The Department of Justice approved Cigna's acquisition of Express Scripts. What now?

The Department of Justice (DOJ) approved Cigna’s acquisition of Express Scripts on Monday, saying the move was “unlikely to result in harm to competition or consumers.”

While some economists, legal experts, and business leaders agree—there are plenty of concerns in the marketplace about what this could mean.

A survey conducted by the National Business Group on Health (NBGH) found only 26% of large employers believe mergers between health plans and pharmacy benefit managers (PBMs) “will have a positive impact on cost, quality and consumer experience.

Brian Marcotte, NBGH’s president and CEO, said the merger “should drive better care for patients and lower costs for employer plans,” though its impact on medical and pharmacy integration will depend on “Cigna’s ability to execute.”

# # # # # # #

# ACTION ITEM:
Answer these questions from the article on the Cigna–Express Scripts acquisition above.
(a) What did the DOJ say the acquisition was unlikely to result in?
(b) In the NBGH survey, what percentage of large employers believe mergers between health plans and PBMs will have a positive impact on cost, quality and consumer experience?
(c) According to Brian Marcotte, what will the merger's impact on medical and pharmacy integration depend on?

# MATERIAL SHOWN:

# # # # # # #

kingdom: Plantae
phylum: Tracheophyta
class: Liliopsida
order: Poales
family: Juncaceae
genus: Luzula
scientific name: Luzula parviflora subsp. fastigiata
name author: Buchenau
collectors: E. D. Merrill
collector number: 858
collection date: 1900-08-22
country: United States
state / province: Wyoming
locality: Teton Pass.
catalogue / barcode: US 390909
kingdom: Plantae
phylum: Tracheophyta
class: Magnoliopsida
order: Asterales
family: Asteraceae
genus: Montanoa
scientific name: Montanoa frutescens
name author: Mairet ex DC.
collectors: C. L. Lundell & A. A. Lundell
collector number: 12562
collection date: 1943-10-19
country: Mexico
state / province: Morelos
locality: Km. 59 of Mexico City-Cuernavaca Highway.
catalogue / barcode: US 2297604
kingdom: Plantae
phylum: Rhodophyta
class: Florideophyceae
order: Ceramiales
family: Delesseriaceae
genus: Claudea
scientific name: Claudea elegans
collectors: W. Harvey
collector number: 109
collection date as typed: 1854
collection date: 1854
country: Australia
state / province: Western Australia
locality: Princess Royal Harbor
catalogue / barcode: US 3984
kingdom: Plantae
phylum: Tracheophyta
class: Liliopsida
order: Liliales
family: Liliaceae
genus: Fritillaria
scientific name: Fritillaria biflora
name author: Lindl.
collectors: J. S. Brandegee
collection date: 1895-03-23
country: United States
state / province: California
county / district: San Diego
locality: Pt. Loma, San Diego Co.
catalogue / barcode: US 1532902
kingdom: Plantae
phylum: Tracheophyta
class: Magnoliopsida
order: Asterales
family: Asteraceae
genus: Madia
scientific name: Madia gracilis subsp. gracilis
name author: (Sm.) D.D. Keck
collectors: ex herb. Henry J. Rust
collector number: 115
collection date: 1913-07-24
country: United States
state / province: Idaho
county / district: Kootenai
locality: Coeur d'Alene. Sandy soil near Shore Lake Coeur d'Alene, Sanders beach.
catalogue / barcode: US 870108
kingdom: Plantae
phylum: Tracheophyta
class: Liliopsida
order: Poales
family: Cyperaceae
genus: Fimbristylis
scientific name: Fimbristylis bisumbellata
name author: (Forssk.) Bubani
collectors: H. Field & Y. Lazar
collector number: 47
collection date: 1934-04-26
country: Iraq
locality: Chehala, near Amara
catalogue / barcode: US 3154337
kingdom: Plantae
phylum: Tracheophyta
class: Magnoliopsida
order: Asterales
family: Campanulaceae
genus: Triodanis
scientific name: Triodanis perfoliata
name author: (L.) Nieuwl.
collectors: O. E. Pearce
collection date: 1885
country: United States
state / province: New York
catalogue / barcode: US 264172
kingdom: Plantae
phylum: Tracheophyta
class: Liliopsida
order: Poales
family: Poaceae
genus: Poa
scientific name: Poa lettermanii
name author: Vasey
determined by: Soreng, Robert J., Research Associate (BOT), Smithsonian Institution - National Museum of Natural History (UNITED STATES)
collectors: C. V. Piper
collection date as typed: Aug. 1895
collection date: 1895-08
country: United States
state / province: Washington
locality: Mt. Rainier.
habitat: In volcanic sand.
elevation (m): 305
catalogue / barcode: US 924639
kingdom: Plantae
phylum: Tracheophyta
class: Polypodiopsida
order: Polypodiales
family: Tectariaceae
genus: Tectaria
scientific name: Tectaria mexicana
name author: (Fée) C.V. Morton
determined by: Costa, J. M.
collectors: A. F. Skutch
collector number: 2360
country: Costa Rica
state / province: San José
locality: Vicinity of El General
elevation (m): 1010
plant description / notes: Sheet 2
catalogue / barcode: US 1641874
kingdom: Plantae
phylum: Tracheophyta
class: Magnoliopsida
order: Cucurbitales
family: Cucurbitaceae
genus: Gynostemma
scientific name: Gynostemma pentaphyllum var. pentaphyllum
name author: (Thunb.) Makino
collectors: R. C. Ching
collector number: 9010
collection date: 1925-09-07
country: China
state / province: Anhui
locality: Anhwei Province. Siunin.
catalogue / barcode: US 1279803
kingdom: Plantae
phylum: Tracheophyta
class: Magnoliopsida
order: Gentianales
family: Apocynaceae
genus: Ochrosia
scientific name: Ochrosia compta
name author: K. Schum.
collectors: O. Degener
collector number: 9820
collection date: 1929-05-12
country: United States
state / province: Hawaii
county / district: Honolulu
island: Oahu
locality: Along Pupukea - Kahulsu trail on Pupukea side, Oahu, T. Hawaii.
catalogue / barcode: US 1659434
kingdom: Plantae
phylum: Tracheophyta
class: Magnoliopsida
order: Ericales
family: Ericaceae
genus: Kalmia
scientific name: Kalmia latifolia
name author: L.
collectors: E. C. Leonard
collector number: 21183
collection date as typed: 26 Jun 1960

# # # # # # #

# ANSWER:
(a) Harm to competition or consumers.
(b) 26%.
(c) Cigna's ability to execute.